Now that the culture has decided it’s time to make a radical shift and send notice to all men of power and position that they can no longer get away with it, I ask myself, “Where was the conservative evangelical church on all this?” I found the answer: Hiding under the pulpit. How could the church not have been the leading voice in exposing and condemning such obvious evil? Because we all too frequently twist and bend our sacred scriptures to make them do our bidding. Here, in my judgment, the shame of the church stems from acceptance of a supposed biblical doctrine and sanction for seeing women as less than equal to men. Because we live in a male-dominated culture, we read cultural biases into scripture and we then, unsurprisingly, see a biblical warrant for the subordination and subjugation of women which isn’t there. We confuse, and therefore mistake, cultural norms for biblical truths. Once the concept of inferiority is accepted as “gospel,” then mistreatment and abuse are right around the corner.

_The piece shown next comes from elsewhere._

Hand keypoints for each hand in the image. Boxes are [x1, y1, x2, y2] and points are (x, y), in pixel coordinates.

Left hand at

Jesus, flying unflinchingly in the face of the prevailing culture of the Eastern Mediterranean of 2000 years ago, exalted women in a radical and surprising way. He both declared and modeled that women were no longer to be considered property to be used and abused and included women in the inner circles of his new movement. Jesus’ disciples included women (Luke 8:1-3), a practice almost unheard of among the rabbis of His day. Not only that, He encouraged their discipleship by portraying it as something more needful than domestic service (Luke 10:38-42).

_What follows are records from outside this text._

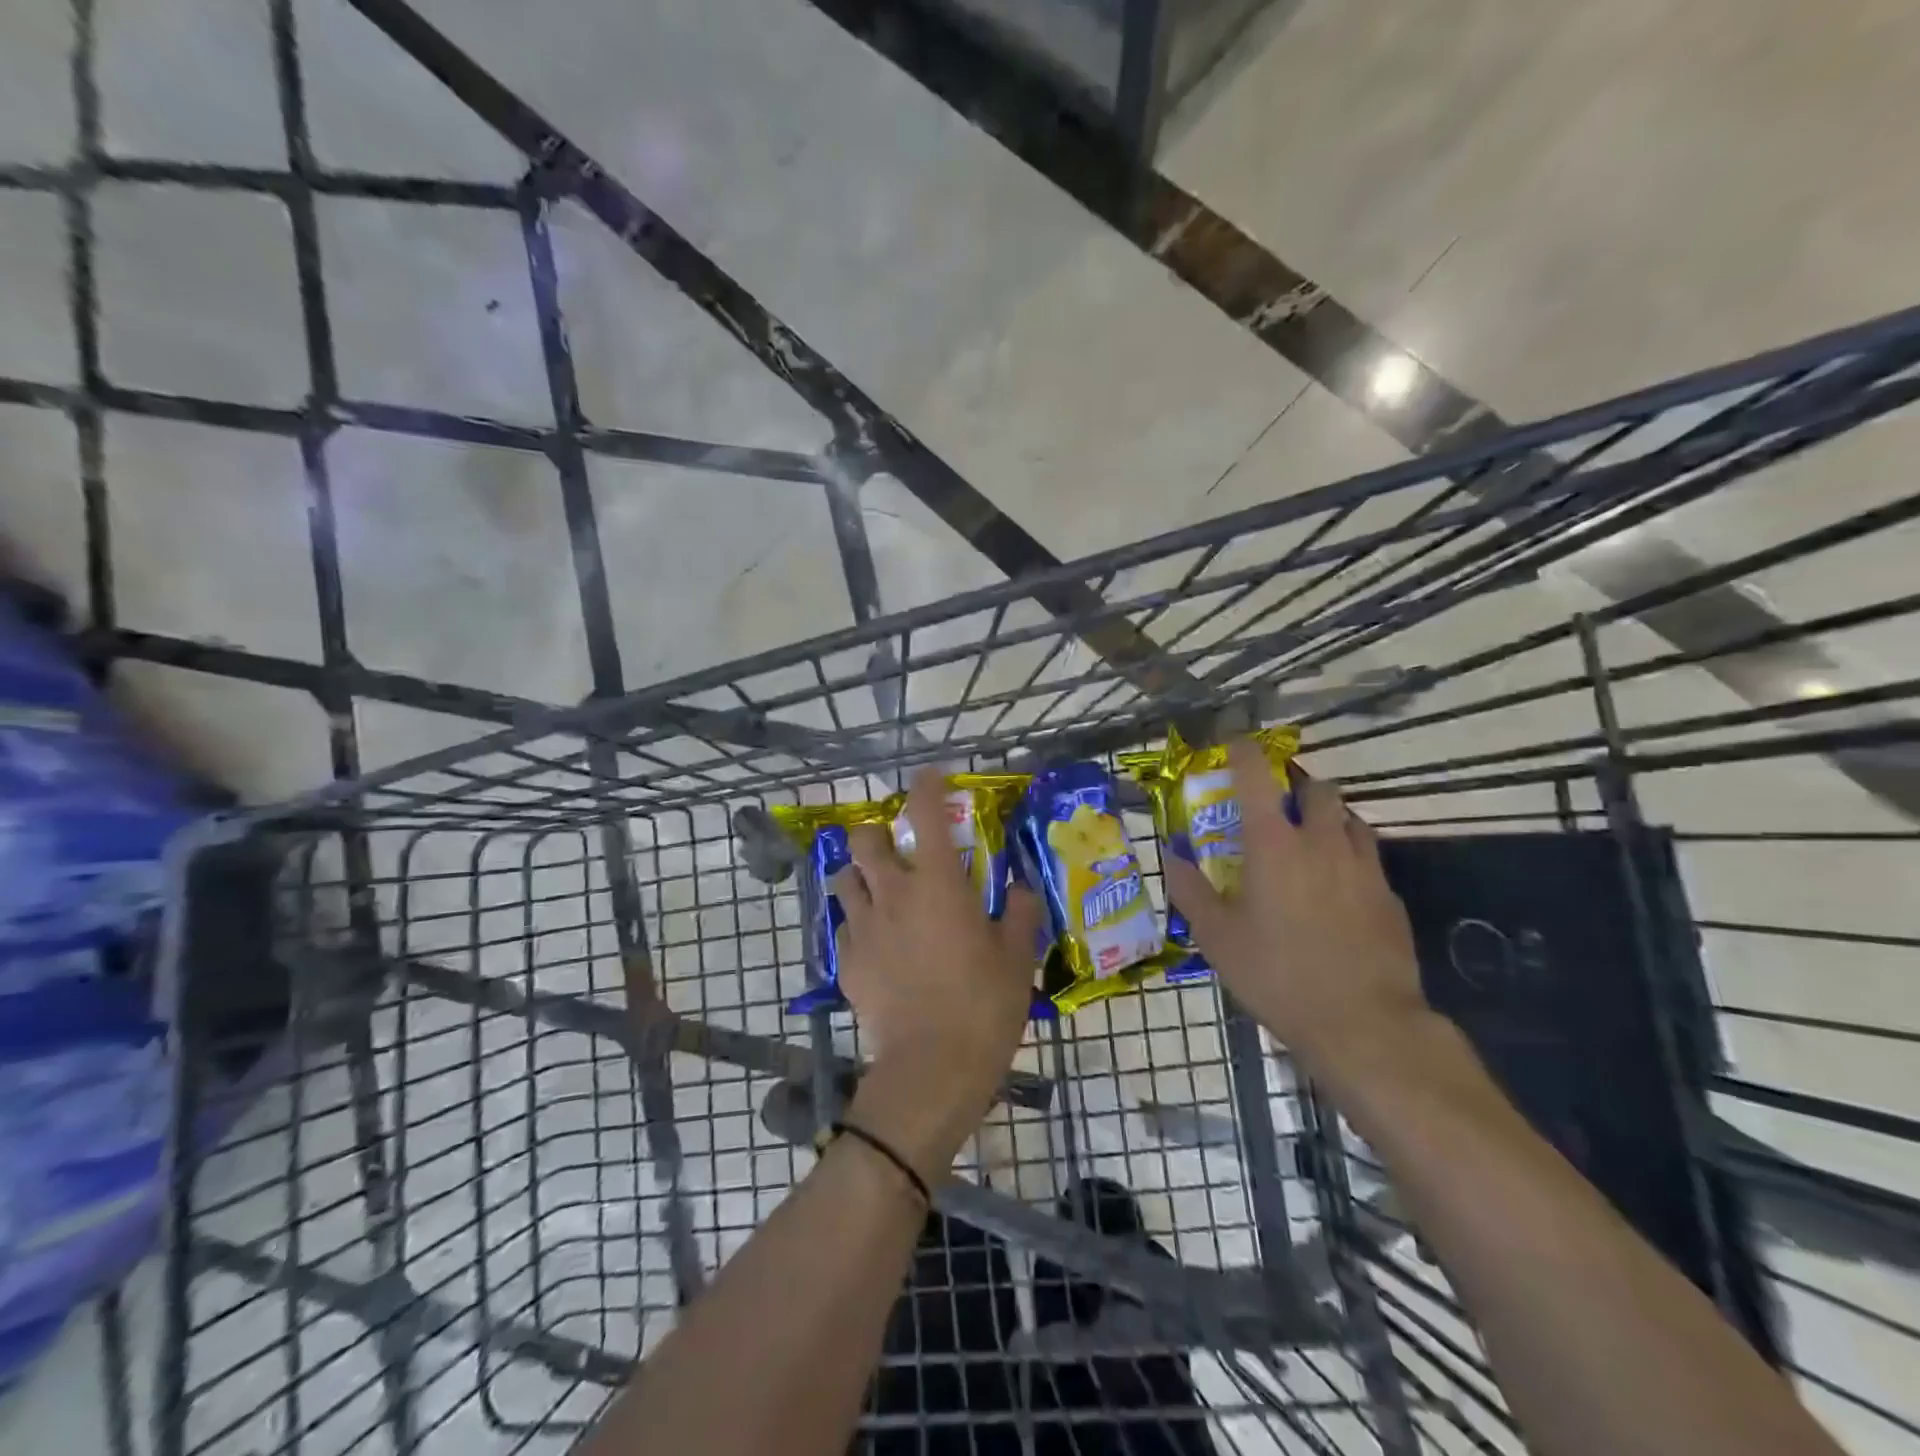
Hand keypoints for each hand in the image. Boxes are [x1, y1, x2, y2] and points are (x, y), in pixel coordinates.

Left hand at [832, 767, 1044, 1183]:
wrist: (932, 1066)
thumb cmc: (983, 1004)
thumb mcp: (1017, 956)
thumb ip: (1021, 911)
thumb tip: (1023, 886)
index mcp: (938, 884)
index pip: (925, 814)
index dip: (926, 786)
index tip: (930, 776)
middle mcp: (893, 894)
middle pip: (864, 840)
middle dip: (875, 833)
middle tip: (895, 848)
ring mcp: (864, 927)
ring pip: (843, 879)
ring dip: (859, 876)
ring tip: (877, 891)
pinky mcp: (847, 962)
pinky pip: (843, 927)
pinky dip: (856, 924)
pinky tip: (874, 943)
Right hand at [1164, 740, 1431, 1082]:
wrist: (1364, 1024)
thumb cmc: (1277, 975)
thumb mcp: (1216, 936)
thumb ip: (1189, 888)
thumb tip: (1171, 852)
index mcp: (1273, 845)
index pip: (1257, 775)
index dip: (1242, 751)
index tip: (1232, 742)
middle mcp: (1321, 842)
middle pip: (1315, 788)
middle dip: (1294, 785)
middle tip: (1275, 804)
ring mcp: (1363, 867)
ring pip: (1348, 819)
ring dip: (1325, 817)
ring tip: (1307, 841)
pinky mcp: (1390, 896)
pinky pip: (1367, 858)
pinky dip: (1347, 856)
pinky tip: (1336, 889)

In fact, Christ’s first recorded, explicit disclosure of His own identity as the true Messiah was made to a Samaritan woman (John 4:25-26). He always treated women with the utmost dignity -even women who might otherwise be regarded as outcasts (Matthew 9:20-22; Luke 7:37-50; John 4:7-27). He blessed their children (Luke 18:15-16), raised their dead (Luke 7:12-15), forgave their sin (Luke 7:44-48), and restored their virtue and honor (John 8:4- 11). Thus He exalted the position of womanhood itself. At the foot of the cross were “many women … who had followed Jesus from Galilee, ministering to him, among whom were Mary Magdalene and Mary the mother of James and Joseph and the mother of the sons of Zebedee (Matt 27:55–56). The only male disciple who had the cajones to show up was young John. The others were cowering in the shadows. It was Mary Magdalene, and Mary the mother of James, and Salome, who brought spices, that they might come and anoint him. And it was this distaff trio who first found the tomb empty (Mark 16). Women became prominent in the ministry of the early church (Acts 12:12-15; 1 Corinthians 11:11-15). On the day of Pentecost, when the New Testament church was born, women were there with the chief disciples, praying (Acts 1:12-14). Some were renowned for their good deeds (Acts 9:36); others for their hospitality (Acts 12:12; 16:14-15); still others for their understanding of sound doctrine and their spiritual giftedness (Acts 18:26; 21:8-9). John’s second epistle was addressed to a prominent woman in one of the churches under his oversight. Even the apostle Paul, sometimes falsely caricatured by critics of Scripture as a male chauvinist, regularly ministered alongside women (Philippians 4:3). He recognized and applauded their faithfulness and their giftedness (Romans 16:1-6; 2 Timothy 1:5). He just didn’t want to so upset existing cultural norms so as to cause chaos and disruption that would drown out the already astonishing and disorienting message of the Gospel.

But our culture, as the culture of Jesus’ day, subordinates women to an inferior position in relation to men. And, as with many issues in the past, we use the Bible to justify our prejudices. And, as with many issues in the past, subordination leads to abuse. But the culture has changed on this one. We are now free to go back to our bibles and see that it was there all along.